Paycheck Protection Program (PPP)
This program becomes available tomorrow, Friday, April 2nd. Our banker sent us the following asking us to go ahead and gather the appropriate paperwork. 
The great thing about this loan is that it covers 2.5 months of payroll, rent & utilities.  If you use this loan for payroll it can convert into a grant so it’s literally free money.  If assuming you qualify for more than payroll, ie rent & utilities the grant will ONLY cover payroll and nothing money meaning you will have a loan on the extra money of the loan.  What is also great is that the first loan payment is due 6 months later for what is not considered grant.  Here are the items that PPP covers.
Permitted costs which are:
  • Employee salaries, commissions, or similar compensations (see exclusions above)
  • Health insurance premiums and costs related to the continuation of group health care benefits during periods of paid sick, medical, or family leave
  • Payments of interest on any mortgage obligation but excluding any prepayments or payments of principal
  • Rent (including rent under a lease agreement)
  • Utilities
  • Interest on any other debt obligations that were incurred before the Covered Period (as defined below)
Unlike the EIDL the PPP doesn’t require ANY collateral from business or you personally.  PPP literally sounds amazing, but we don’t know fully how to apply or how long it will take to receive.
Here’s what I do know.  You have to go through a bank to get the PPP.  Each bank will handle their application process differently.  If you currently have a bank or a banker you need to go through them and you need to get in touch with them ASAP.  I was told by my banker that every bank will give their customers first priority.  If you don’t have a bank you can still apply but might not have to wait a little longer.

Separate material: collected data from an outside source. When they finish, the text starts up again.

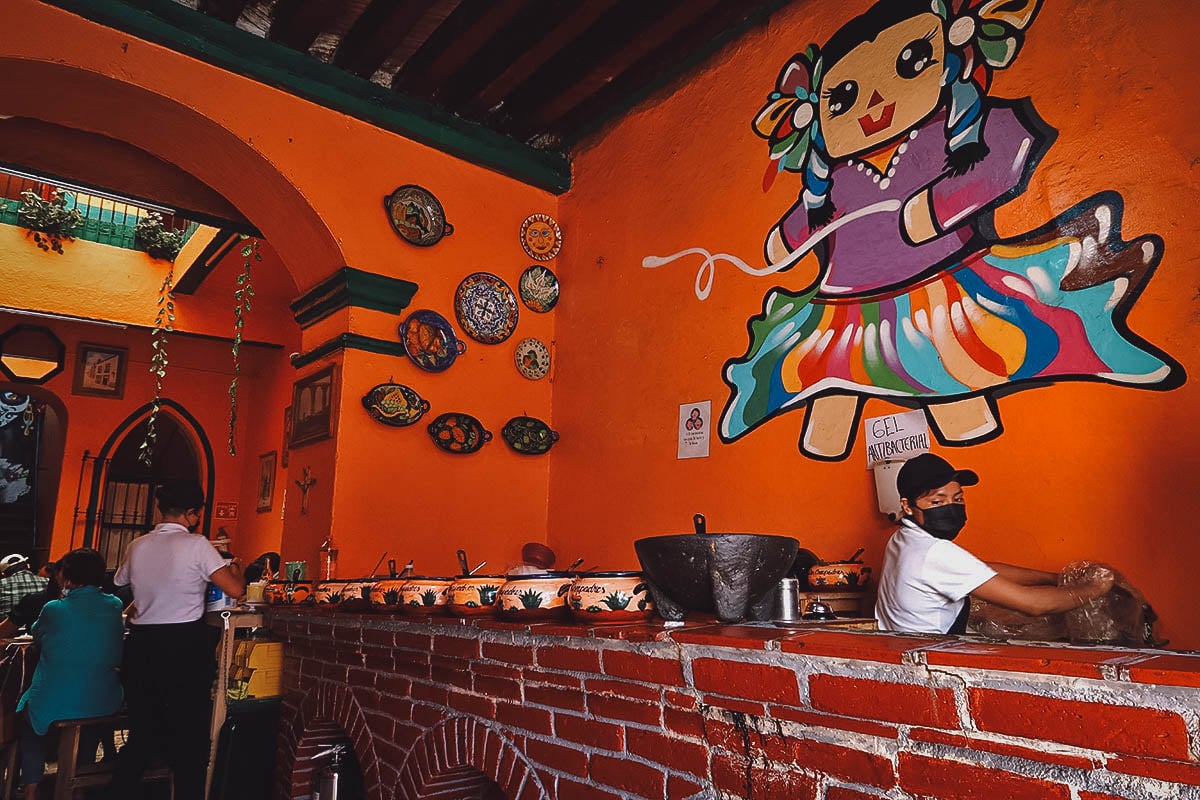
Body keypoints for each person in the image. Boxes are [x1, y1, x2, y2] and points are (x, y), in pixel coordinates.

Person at [875, 453, 1113, 635]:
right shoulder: (934, 552)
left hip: (905, 656)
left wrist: (1052, 578)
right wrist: (1096, 589)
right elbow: (1035, 605)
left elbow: (980, 570)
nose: (951, 507)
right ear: (907, 505)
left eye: (957, 499)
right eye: (937, 501)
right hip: (932, 667)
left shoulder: (902, 539)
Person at [112, 479, 244, 800]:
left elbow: (120, 580)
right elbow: (235, 590)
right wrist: (237, 569)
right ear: (193, 513)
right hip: (184, 646)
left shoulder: (137, 545)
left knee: (141, 732)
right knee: (190, 737)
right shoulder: (198, 545)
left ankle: (123, 793)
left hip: (141, 646)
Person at [15, 548, 123, 797]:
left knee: (30, 722)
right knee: (89, 724)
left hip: (55, 701)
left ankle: (31, 790)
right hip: (104, 699)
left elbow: (37, 633)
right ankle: (78, 784)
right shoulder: (115, 605)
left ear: (68, 577)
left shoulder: (54, 609)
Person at [0, 561, 59, 639]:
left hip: (7, 637)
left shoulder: (2, 584)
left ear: (3, 574)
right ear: (28, 566)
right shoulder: (47, 582)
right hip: (40, 638)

Also, if you have a book keeper or accountant,  I encourage you to add their name to your application because the federal government will give them a check for “helping” you fill out the application.  Even if they didn’t help you I would encourage you to add them because everyone has been affected by this and the federal government will pay them and it won’t cost you anything.
Other loans that are available!
I can’t speak about other places around the country but Chicago has a Resiliency Fund available!
Here is what they say regarding what they are offering.
“City of Chicago has established the $100 million Chicago Small Business Resiliency Fund (the Resiliency Fund), which will provide small businesses and non-profits with emergency cash flow during this health crisis. Funds will be provided to eligible businesses as low-interest loans”
Below are the loan terms.
This isn’t free money but it is a loan at a very good rate.  Also this loan requires zero collateral and I don’t see any information regarding any guarantees.
For those of you who don’ know what a guarantee is…let me explain.  When you get a bank loan, they put a UCC lien against your business.  This “guarantees” them that if something happens they have a way to have first right to secure your assets (home, cars, business equipment, inventory, etc) in the case things go sideways.
If you currently have bank loans you most likely have a UCC lien against your business.  The power of the PPP is that it doesn’t require one.  Meaning if you eventually apply for more loans the PPP might not count against your ability to get future bank loans.
Please don’t hold this blog as fact but rather just my personal opinion.  I’m not a banker nor am I an accountant.  Just here trying to help as much as I can.